Participants in the meeting made several recommendations for Africa to achieve this goal: stimulating the economy, especially through structural transformation and economic diversification; setting up employment friendly macroeconomic and sectoral policies; supporting businesses; protecting the workforce and relying on social dialogue to achieve mutually beneficial solutions.
According to Prosper Chitambara from the Labour & Economic Development Research Institute of Zimbabwe, African governments should ensure that appropriate institutional policies are put in place, so as to prevent onerous and cumbersome tax regimes from discouraging businesses from entering the formal sector. Countries should also harness smart partnerships and social dialogues, which can play an important role in helping them craft policies for a faster recovery.
“Performance against SDG8 depends on the performance of enterprises as this is where jobs will come from. We need to ask ourselves how we can make enterprises more sustainable, address regulatory barriers, and set up regulations that allow governments to collect taxes, but also allow companies the possibility to stabilize before they are hit with taxes,” added Jacqueline Mugo, Executive Director of the Kenya Employers' Federation (FKE).
“In Nigeria, we focus on assisting SMEs so that they can create jobs. We also have economic policies towards skilling and targeting young persons as we prospect for them also to become employers of labour", said Nigerian Minister of Labor and Employment, Chris Ngige.
Participants unanimously acknowledged the need for a new social contract between employers and employees which would guarantee the right of workers to organize and negotiate collectively ; gender equality and equal opportunities for people with disabilities; the inclusion of young people; and social protection which should be seen as an investment rather than a cost.

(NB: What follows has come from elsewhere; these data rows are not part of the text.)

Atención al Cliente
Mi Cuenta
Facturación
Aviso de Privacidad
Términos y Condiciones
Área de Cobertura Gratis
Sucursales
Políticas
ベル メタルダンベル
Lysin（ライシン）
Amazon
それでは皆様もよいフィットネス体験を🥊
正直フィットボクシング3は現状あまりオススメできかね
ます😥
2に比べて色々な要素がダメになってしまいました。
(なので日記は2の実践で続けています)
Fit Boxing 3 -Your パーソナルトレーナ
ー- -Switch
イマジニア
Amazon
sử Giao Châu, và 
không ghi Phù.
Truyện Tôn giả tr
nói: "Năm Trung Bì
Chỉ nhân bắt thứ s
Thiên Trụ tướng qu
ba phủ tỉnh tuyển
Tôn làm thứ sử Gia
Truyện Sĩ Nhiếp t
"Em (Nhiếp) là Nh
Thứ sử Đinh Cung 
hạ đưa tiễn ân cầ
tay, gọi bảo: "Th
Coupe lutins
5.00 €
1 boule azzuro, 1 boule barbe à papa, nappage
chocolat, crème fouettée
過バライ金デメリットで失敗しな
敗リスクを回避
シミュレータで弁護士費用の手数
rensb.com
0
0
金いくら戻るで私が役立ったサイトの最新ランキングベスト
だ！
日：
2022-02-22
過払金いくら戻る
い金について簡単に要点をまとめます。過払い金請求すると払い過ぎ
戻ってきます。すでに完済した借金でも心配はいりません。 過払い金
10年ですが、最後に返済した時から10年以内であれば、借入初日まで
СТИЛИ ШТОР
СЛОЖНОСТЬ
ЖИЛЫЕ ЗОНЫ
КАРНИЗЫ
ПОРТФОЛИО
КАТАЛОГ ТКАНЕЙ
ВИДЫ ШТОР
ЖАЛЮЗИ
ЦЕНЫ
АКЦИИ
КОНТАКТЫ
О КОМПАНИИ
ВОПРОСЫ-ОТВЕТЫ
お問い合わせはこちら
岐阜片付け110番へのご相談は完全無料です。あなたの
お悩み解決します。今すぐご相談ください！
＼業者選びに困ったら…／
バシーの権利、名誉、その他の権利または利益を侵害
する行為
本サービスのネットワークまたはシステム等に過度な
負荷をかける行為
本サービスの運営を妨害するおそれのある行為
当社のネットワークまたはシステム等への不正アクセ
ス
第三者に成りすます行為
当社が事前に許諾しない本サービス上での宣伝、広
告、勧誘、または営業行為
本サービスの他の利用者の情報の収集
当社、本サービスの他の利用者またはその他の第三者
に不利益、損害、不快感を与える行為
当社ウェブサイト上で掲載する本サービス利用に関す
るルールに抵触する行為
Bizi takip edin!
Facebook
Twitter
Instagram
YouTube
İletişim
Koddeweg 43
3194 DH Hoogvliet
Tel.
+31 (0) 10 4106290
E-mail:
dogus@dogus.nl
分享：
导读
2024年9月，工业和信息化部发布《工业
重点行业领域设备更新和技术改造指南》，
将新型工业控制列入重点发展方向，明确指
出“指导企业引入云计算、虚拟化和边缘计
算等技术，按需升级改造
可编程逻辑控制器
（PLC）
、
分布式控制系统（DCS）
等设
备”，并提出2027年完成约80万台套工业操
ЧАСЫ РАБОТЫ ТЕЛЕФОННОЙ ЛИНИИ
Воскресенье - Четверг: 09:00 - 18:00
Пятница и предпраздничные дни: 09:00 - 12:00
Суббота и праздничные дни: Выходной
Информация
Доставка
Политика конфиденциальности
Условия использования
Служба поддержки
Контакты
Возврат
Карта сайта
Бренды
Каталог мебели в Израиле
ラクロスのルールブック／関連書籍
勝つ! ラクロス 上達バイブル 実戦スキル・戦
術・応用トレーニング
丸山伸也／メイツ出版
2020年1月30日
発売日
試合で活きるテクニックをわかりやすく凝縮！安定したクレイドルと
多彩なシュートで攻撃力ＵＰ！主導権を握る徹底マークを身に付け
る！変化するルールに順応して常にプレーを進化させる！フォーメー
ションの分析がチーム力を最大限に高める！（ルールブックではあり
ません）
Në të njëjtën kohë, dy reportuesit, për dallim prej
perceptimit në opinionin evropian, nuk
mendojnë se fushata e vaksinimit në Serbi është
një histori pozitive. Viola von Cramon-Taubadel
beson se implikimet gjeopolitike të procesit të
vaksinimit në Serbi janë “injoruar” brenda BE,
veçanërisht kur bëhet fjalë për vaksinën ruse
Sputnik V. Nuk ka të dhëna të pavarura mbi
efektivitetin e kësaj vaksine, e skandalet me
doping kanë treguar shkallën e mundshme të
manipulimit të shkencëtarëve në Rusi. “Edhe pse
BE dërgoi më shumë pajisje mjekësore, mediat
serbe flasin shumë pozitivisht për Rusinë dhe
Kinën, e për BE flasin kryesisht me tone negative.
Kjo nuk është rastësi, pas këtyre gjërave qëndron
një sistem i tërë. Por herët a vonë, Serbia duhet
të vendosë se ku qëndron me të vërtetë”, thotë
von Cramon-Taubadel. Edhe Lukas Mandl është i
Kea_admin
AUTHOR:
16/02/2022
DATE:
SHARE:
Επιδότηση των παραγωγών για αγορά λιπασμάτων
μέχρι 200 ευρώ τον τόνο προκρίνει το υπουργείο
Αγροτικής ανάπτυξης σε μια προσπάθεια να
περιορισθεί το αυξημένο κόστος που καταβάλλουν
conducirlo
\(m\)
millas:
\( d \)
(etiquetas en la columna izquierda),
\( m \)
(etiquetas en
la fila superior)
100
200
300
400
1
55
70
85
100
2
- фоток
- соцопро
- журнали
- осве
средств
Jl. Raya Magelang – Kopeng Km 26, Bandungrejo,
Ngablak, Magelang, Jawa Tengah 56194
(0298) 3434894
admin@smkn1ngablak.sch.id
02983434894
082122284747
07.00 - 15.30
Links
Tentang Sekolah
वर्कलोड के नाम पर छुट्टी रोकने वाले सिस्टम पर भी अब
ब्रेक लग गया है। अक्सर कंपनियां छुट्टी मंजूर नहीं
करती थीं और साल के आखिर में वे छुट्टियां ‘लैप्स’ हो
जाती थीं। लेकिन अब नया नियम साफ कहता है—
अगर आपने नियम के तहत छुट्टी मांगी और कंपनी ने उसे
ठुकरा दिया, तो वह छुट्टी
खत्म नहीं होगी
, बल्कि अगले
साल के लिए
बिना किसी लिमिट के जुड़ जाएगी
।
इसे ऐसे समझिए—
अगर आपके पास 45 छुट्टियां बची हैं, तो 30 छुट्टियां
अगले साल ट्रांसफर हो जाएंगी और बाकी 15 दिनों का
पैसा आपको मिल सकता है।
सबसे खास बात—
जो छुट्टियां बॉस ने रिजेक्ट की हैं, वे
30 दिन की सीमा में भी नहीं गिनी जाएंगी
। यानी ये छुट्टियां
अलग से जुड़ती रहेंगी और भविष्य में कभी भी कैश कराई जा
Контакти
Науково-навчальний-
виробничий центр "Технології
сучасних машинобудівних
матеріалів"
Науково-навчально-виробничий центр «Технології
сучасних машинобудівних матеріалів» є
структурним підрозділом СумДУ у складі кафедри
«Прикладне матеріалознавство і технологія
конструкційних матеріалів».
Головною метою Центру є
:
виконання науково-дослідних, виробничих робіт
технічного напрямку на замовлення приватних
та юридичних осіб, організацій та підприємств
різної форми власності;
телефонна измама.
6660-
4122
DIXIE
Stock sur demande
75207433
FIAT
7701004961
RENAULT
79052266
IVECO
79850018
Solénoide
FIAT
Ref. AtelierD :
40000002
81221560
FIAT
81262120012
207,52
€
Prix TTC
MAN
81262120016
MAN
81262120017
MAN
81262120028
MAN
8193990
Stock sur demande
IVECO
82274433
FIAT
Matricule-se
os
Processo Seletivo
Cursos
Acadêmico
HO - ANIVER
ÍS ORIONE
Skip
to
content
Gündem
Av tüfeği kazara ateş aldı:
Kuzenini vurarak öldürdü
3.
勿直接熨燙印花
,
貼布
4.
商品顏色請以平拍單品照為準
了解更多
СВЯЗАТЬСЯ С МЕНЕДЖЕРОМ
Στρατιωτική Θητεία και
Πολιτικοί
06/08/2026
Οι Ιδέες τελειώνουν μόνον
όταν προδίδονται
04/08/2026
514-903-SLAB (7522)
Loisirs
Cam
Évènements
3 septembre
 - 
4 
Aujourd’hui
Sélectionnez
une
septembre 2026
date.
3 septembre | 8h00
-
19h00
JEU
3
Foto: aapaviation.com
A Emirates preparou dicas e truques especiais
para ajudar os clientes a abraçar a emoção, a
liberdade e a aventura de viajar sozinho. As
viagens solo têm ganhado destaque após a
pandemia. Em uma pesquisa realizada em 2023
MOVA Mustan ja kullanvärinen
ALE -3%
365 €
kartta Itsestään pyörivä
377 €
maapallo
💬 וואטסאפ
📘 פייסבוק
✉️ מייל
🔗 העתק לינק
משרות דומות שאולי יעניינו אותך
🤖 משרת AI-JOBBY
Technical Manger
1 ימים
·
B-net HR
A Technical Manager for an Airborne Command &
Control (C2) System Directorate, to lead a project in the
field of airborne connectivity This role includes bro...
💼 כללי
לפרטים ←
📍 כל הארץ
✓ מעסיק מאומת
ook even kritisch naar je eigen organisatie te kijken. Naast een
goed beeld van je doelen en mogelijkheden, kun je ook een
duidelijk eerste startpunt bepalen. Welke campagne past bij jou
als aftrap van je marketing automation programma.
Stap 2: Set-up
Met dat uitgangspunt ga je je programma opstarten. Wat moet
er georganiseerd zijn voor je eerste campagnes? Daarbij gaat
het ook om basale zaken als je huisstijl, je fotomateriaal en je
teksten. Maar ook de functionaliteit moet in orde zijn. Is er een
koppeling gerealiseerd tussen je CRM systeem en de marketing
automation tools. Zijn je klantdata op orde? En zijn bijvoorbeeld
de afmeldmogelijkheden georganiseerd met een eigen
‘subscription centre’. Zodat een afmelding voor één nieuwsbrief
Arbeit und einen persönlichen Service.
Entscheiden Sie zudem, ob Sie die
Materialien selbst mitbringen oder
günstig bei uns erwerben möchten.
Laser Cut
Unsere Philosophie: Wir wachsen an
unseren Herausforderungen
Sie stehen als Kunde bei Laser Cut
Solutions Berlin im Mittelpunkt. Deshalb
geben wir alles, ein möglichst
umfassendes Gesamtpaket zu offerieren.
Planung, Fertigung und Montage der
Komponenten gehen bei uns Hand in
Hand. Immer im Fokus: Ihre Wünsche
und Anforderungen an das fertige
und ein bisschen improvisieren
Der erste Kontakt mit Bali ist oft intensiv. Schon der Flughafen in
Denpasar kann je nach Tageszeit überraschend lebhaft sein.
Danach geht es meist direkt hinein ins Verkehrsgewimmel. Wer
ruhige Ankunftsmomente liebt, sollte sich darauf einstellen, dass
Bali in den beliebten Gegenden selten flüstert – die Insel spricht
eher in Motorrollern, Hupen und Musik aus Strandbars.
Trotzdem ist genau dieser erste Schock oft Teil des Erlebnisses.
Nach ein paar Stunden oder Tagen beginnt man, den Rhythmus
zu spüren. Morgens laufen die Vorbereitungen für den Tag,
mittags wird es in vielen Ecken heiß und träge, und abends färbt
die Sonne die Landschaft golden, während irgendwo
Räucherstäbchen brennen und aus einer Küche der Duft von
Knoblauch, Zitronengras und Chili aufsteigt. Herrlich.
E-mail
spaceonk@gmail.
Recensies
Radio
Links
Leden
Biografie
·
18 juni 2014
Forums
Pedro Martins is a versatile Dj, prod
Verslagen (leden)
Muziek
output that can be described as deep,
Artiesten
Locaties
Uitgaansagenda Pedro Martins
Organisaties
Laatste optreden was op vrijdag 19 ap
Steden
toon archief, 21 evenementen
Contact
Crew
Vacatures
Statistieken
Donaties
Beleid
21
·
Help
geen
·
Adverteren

"Resilience cannot be built in Africa if we don’t invest in social protection," said Cynthia Samuel Olonjuwon.
“When workers are organized and easier to identify, they can bring more issues to the table: No people condemn themselves to destruction, when people get organized, able to look at what is available and what is possible for beneficial solutions”, concluded Kwasi Adu-Amankwah, Secretary-General of the Organization. African regional association of the International Trade Union Confederation (ITUC-Africa).